══ EXERCISE INPUTS ══
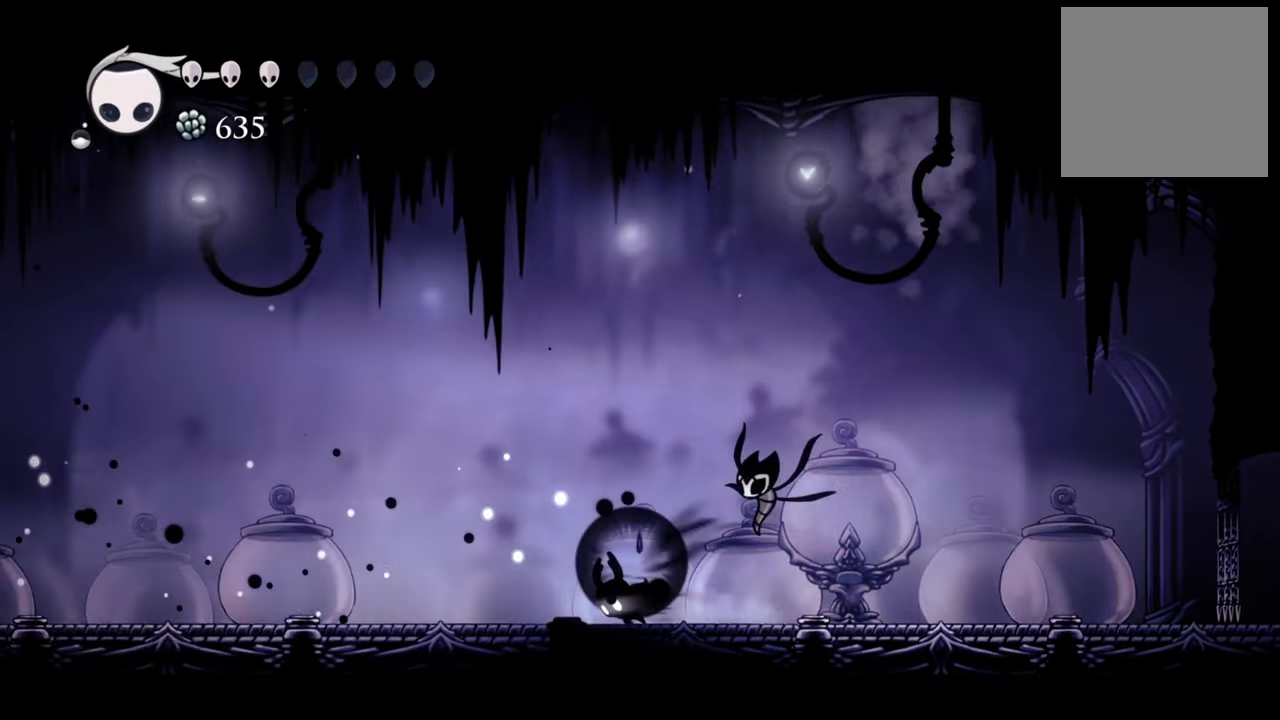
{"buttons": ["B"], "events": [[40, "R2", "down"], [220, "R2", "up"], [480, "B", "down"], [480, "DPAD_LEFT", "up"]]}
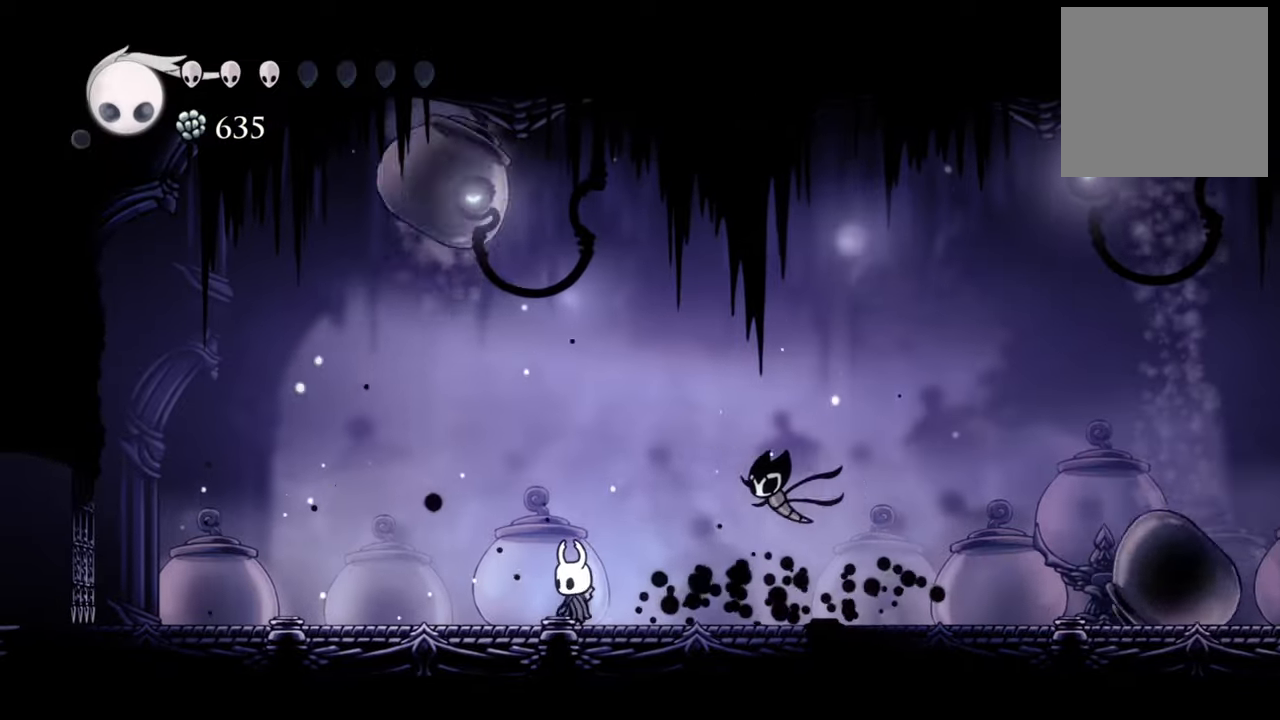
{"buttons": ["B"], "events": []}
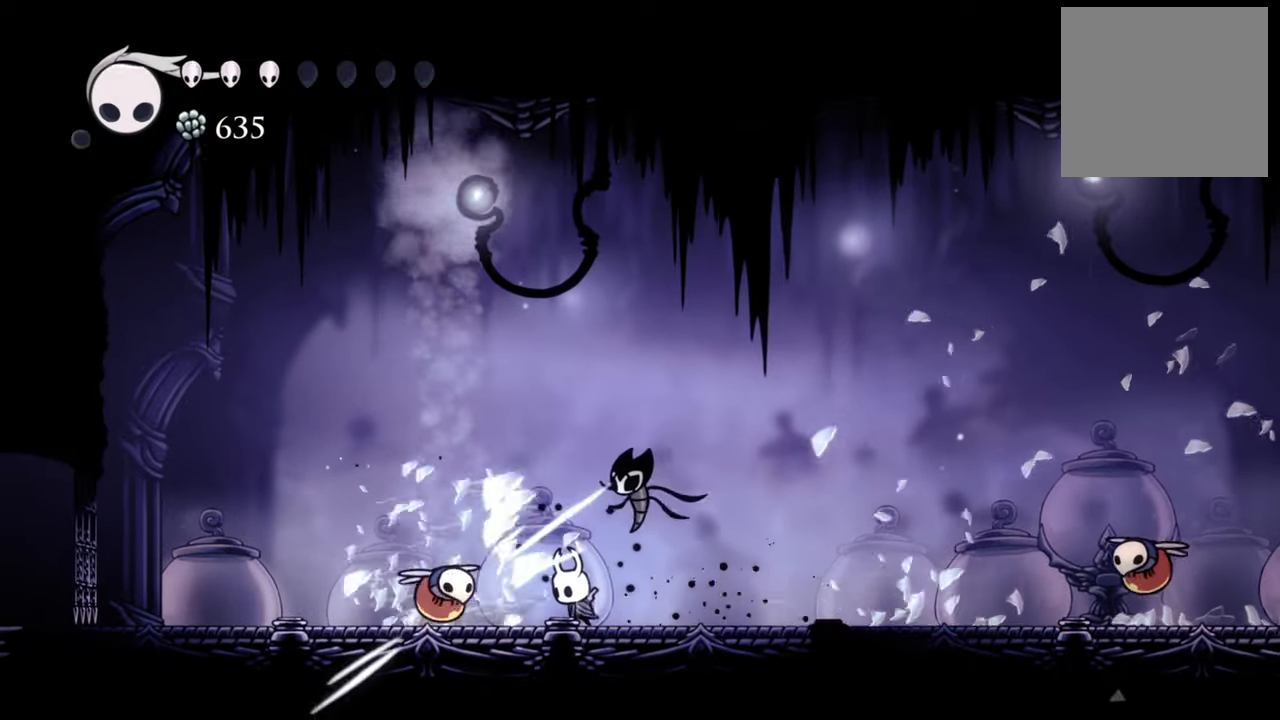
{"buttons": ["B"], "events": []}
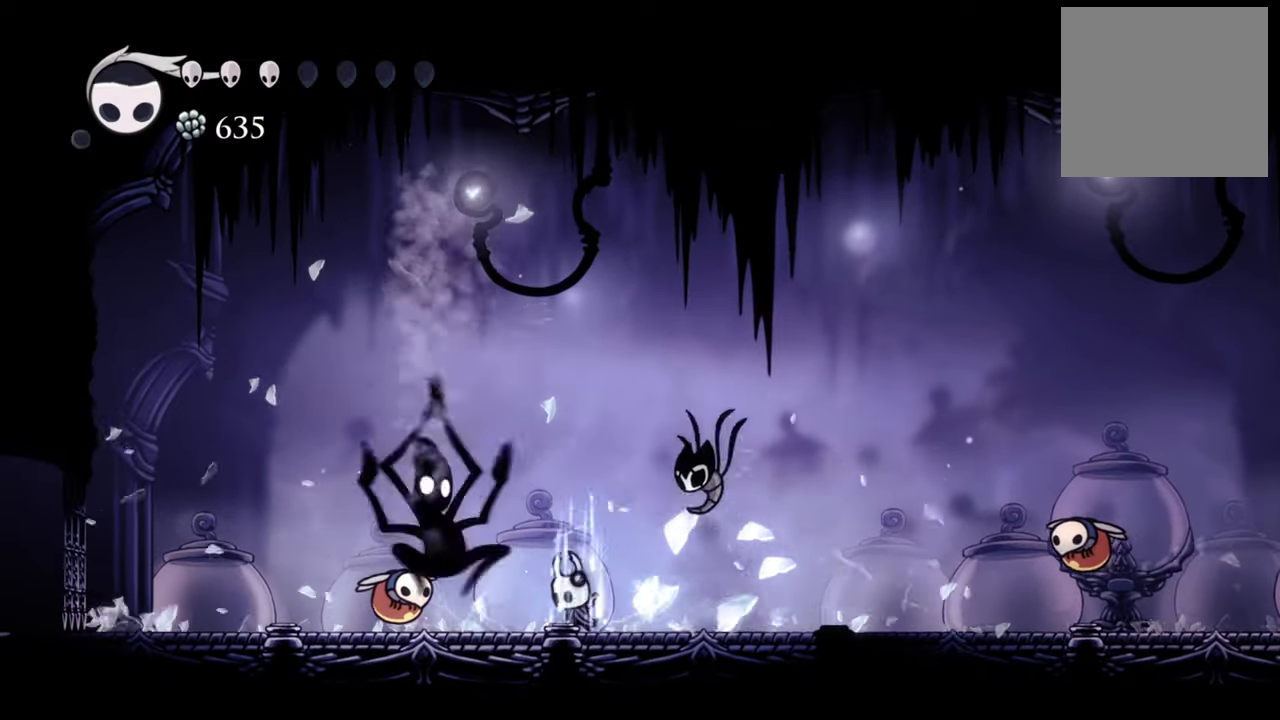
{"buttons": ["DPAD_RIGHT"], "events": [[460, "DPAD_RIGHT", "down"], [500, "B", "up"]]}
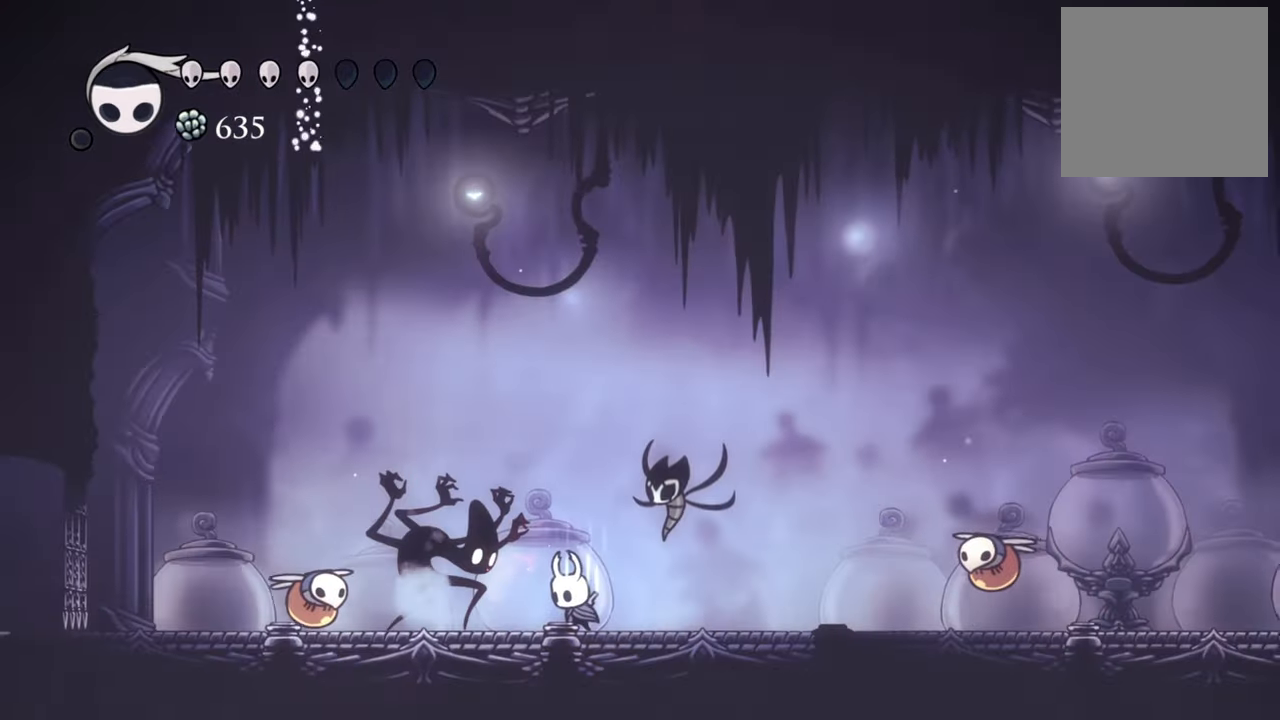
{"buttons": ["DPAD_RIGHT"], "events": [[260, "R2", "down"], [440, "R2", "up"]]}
═══
Reproduce every line from the listing above that holds the word "down".

- **SOLUTION TO THE PROBLEM**
{"buttons": ["B"], "events": [[40, "R2", "down"], [220, "R2", "up"], [480, "B", "down"], [480, "DPAD_LEFT", "up"]]}
{"buttons": ["DPAD_RIGHT"], "events": [[460, "DPAD_RIGHT", "down"], [500, "B", "up"]]}
{"buttons": ["DPAD_RIGHT"], "events": [[260, "R2", "down"], [440, "R2", "up"]]}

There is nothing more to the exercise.